CPAP dan nasal synchronized intermittent mandatory ventilation
(SIMV). Nasal CPAP (NCPAP) atau nasopharyngeal CPAP (NPCPAP) dapat
digunakan dini untuk menunda atau mencegah kebutuhan untuk intubasi
endotrakeal. Untuk meminimalkan cedera paru-paru berhubungan dengan
intubasi dan ventilasi mekanis, telah ada minat baru dalam menggunakan CPAP
sebagai strategi pengobatan awal untuk mengobati PMH bahkan pada bayi berat
badan lahir sangat rendah. Di beberapa pusat, praktik ini telah telah digunakan
dengan sukses dan menghasilkan penurunan insiden BPD (Aly, 2001; De Klerk
& De Klerk, 2001; Van Marter et al, 2000). Selain itu, pengobatan dini dengan
surfaktan, yang dikelola selama periode singkat intubasi diikuti oleh ekstubasi
dan penerapan NCPAP semakin sedang digunakan di Eropa. Pendekatan ini
telah digunakan pada bayi prematur usia kehamilan <30 minggu kehamilan dan
secara signifikan mengurangi kebutuhan ventilasi mekanik selanjutnya
(Kamper, 1999; Verder et al, 1999). NCPAP dan NPCPAP dapat digunakan
pada ekstubasi dan dapat mengurangi kemungkinan diintubasi lagi.
2.
PDA.
Perdarahan paru
Kejadian perdarahan paru meningkat pada bayi prematur kecil, terutama setelah
terapi surfaktan. Tingkatkan tekanan akhir ekspirasi positif (PEEP) pada
ventilator dan berikan epinefrin intratrakeal untuk mengelola perdarahan paru.
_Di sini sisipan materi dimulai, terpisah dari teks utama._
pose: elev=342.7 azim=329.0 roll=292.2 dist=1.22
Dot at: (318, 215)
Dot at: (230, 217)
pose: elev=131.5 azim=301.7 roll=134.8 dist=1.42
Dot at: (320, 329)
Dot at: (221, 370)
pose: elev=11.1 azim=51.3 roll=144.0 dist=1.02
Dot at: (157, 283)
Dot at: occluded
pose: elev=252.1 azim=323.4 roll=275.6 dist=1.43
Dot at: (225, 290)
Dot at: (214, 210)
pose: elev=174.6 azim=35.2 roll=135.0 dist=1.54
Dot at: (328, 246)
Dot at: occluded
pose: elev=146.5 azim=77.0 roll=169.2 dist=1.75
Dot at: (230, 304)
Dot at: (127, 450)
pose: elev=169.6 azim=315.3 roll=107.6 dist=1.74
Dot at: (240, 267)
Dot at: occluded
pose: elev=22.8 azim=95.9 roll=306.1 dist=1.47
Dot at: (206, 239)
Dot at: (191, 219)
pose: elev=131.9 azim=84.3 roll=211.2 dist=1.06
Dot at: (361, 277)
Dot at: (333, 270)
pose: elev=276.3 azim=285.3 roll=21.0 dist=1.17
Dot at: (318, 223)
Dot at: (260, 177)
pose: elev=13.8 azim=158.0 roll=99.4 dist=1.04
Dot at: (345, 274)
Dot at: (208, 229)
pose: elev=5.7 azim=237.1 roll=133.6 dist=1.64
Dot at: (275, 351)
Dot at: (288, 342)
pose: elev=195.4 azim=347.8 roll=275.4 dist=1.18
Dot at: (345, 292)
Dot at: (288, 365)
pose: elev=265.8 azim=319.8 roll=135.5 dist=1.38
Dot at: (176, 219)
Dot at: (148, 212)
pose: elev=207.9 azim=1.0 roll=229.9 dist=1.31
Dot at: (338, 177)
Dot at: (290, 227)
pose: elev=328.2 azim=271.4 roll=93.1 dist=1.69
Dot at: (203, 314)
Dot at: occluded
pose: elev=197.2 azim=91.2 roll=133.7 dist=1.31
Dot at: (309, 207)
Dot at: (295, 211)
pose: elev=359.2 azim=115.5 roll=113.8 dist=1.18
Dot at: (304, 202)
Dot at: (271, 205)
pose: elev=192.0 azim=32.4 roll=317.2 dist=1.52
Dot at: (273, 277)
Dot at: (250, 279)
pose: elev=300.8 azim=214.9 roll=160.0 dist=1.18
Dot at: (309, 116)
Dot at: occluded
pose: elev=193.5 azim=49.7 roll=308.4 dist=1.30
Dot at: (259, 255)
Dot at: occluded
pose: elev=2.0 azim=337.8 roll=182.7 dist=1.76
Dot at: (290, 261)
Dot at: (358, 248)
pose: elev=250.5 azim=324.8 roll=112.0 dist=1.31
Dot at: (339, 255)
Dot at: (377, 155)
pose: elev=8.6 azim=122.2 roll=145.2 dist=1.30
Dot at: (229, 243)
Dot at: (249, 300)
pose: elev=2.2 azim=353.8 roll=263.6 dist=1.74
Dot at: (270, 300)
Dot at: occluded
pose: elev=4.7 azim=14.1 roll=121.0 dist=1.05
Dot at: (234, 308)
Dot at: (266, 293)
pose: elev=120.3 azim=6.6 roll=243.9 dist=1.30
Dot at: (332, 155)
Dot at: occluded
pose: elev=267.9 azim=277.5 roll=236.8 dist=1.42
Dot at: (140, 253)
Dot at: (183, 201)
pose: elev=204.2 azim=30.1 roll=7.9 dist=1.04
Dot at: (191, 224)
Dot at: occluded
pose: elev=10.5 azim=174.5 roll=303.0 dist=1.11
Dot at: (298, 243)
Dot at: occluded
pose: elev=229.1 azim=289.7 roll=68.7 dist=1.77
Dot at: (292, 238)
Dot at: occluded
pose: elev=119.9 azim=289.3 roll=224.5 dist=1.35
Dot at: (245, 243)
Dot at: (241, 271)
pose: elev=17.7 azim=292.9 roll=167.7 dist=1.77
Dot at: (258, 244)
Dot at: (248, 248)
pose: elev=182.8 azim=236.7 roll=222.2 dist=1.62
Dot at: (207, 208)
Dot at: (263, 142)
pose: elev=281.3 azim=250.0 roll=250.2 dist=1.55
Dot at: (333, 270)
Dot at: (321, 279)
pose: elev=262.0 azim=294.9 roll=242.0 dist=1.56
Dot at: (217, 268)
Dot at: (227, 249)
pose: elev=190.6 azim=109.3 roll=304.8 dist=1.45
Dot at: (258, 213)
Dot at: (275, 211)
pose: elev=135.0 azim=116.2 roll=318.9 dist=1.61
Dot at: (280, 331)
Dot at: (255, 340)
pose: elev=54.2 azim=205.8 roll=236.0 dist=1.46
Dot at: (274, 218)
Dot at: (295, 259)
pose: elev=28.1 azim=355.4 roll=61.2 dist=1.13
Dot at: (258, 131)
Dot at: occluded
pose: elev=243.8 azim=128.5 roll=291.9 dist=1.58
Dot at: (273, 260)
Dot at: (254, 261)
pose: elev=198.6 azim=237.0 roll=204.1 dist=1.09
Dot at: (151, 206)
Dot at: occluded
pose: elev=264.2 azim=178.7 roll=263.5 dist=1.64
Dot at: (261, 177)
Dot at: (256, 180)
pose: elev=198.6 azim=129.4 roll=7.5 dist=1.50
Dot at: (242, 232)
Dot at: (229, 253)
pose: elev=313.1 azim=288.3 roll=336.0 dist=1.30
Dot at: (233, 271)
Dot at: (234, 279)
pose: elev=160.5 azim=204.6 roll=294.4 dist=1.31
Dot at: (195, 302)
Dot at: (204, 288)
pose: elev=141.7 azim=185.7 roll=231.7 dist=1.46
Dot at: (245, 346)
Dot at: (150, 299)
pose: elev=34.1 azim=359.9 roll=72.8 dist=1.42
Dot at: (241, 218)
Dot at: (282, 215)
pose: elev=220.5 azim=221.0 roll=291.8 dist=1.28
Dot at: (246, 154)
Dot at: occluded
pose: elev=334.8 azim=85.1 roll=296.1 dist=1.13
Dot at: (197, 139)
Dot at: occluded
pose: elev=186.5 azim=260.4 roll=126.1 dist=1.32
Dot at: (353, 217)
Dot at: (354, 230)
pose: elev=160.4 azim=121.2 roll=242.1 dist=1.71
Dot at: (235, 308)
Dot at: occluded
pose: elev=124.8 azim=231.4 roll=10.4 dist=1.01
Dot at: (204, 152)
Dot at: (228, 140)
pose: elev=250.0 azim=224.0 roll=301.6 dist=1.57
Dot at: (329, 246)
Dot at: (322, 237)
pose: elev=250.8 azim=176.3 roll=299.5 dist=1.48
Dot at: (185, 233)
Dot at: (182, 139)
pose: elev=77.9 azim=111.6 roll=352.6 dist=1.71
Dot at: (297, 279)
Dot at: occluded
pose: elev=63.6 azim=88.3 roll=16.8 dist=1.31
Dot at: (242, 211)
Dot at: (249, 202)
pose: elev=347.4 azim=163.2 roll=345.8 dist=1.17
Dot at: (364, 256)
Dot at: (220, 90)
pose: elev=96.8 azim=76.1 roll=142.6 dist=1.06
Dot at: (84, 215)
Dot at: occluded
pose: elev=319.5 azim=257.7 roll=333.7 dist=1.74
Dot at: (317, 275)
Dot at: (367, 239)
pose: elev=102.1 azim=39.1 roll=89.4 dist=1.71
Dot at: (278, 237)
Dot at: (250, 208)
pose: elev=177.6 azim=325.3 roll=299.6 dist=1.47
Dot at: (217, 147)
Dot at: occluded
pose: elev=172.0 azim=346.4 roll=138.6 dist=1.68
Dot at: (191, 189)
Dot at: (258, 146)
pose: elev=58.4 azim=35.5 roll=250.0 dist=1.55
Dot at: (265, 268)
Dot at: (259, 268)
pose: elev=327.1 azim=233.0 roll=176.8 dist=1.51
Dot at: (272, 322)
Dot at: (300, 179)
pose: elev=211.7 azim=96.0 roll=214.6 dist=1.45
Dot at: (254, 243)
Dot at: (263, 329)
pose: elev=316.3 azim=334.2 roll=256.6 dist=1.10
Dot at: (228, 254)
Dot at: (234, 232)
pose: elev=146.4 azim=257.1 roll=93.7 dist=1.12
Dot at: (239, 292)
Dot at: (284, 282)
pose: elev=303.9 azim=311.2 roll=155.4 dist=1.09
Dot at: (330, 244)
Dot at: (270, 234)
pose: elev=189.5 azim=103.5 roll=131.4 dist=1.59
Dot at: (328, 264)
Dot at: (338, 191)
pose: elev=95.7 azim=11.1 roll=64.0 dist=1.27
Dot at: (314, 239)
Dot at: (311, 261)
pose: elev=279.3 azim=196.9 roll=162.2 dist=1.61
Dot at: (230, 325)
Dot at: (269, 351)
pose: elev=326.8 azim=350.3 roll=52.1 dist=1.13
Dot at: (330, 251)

Pada beberapa pasien, perdarahan paru mungkin terkait dengan PDA;
perdarahan paru pada individu tersebut harus segera mengobati.
Necrotizing enterocolitis dan / atau perforasi GI
Pada setiap bayi dengan temuan abdominal abnormal pada pemeriksaan fisik
dicurigai menderita NEC dan / atau perforasi gastrointestinal. Radiografi perut
membantu dalam mengkonfirmasikan adanya penyakit tersebut. Perforasi
spontan (tidak harus sebagai bagian dari NEC) kadang terjadi pada bayi
prematur yang sakit kritis dan telah dikaitkan dengan penggunaan steroid dan /
atau indometasin.
Apnea prematuritas
Apnea prematuritas adalah umum pada bayi belum matang, dan insiden telah
meningkat dengan terapi surfaktan, mungkin karena ekstubasi dini. Tatalaksana
apnea prematuritas dengan metilxantin (kafein) dan / atau tekanan aliran udara
yang positif melalui nasal (CPAP) atau dengan ventilasi yang dibantu pada
insiden yang refraktori. Septikemia, kejang, refluks gastroesophageal, dan
penyebab metabolik dan lainnya harus disingkirkan pada bayi prematur dengan
apnea.
Bronkopulmonary displasia
BPD adalah penyakit paru-paru kronis yang didefinisikan sebagai kebutuhan
oksigen pada usia kehamilan 36 minggu yang sudah dikoreksi. BPD terkait
langsung dengan volume tinggi dan / atau tekanan yang digunakan untuk
ventilasi mekanis atau untuk mengelola infeksi, peradangan, dan kekurangan
vitamin A. Insiden BPD meningkat pada usia kehamilan yang semakin rendah.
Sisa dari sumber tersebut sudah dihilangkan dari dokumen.